By Kathryn McIntosh (Tzunma Venerable Lobsang Khandro)
I was diagnosed with M.E. a long time ago. In 1977 I had a severe virus; I was antibiotics due to pneumonia type symptoms as well as influenza type symptoms. I was home for a month. When I was a child I often suffered from upper respiratory problems and suffer from labrynthitis frequently which affects my balance. During this first year I had no energy, I could hardly move. Now if I am honest here I did turn to using stimulants during this year, just so I could go out and keep up with my other 17 year old friends. I stopped using these a year later as they weren't helping and I no longer felt it was such a good idea (growing up I imagine). I fell pregnant the following year and married. Yes, looking back on this now it wasn't a good idea at all as my body had not recovered. Now it was busy creating a new life. After the birth of my son I was wiped out, no energy. They said it was post natal depression. I wasn't depressed, just tired.

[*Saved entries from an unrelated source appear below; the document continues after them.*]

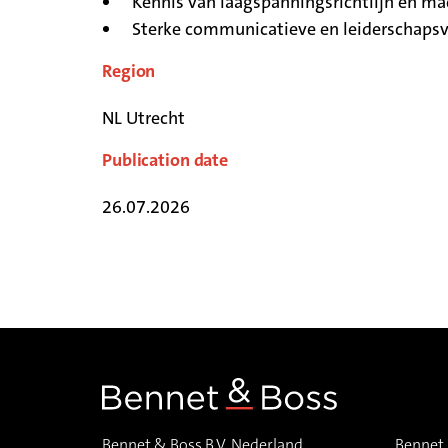
Kennis van laagspanningsrichtlijn en mac
Sterke communicatieve en leiderschaps
Region
NL Utrecht
Publication date
26.07.2026
Bennet & Boss B.V. Nederland
Bennet 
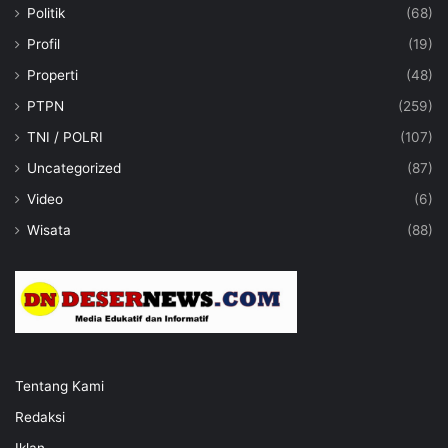
Politik
(68)
Profil
(19)
Properti
(48)
PTPN
(259)
TNI / POLRI
(107)
Uncategorized
(87)
Video
(6)
Wisata
(88)
Tentang Kami
Redaksi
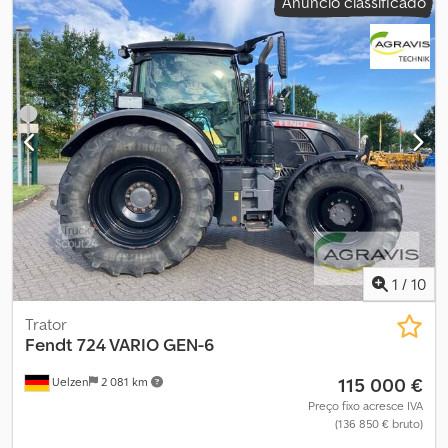
Anúncio classificado
1
/
10
Trator
Fendt
724 VARIO GEN-6
115 000 €
Uelzen
2 081 km
Preço fixo acresce IVA
(136 850 € bruto)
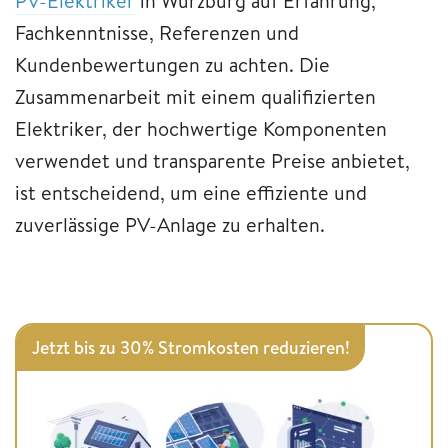
PV-Elektriker
in Würzburg auf Erfahrung,
Fachkenntnisse, Referenzen und
Kundenbewertungen zu achten. Die
Zusammenarbeit mit einem qualifizierten
Elektriker, der hochwertige Komponenten
verwendet und transparente Preise anbietet,
ist entscheidend, um eine effiziente und
zuverlässige PV-Anlage zu erhalten.
Jetzt bis zu 30% Stromkosten reduzieren!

Then next 20 years they had me on everything they could throw at me! They did all the tests; diabetes, anaemia, the list is endless, and they came back negative. I had pain, migraine, back problems, sleep problems; I won't bore you because they are classic M.E. symptoms. I could name every antidepressant on the market for you, and a few sleeping tablets as well, along with reflux medicine so my poor stomach could handle all the medication I was given. I have taken mixtures of all of them at one time or another. And I can say that they harmed more than they helped. We live in a pill culture; if you have a problem cure it with a pill, cover it up and make the patient happy. Now, this isn't true for everyone and I am NOT saying you should just drop your meds! Since then I have controlled things myself; I tried a few other things that helped a little, other things didn't. Whenever I went to a doctor the answer was the same, pills or "What do you want from me?" was one GP's query. I had no one in the medical profession to trust.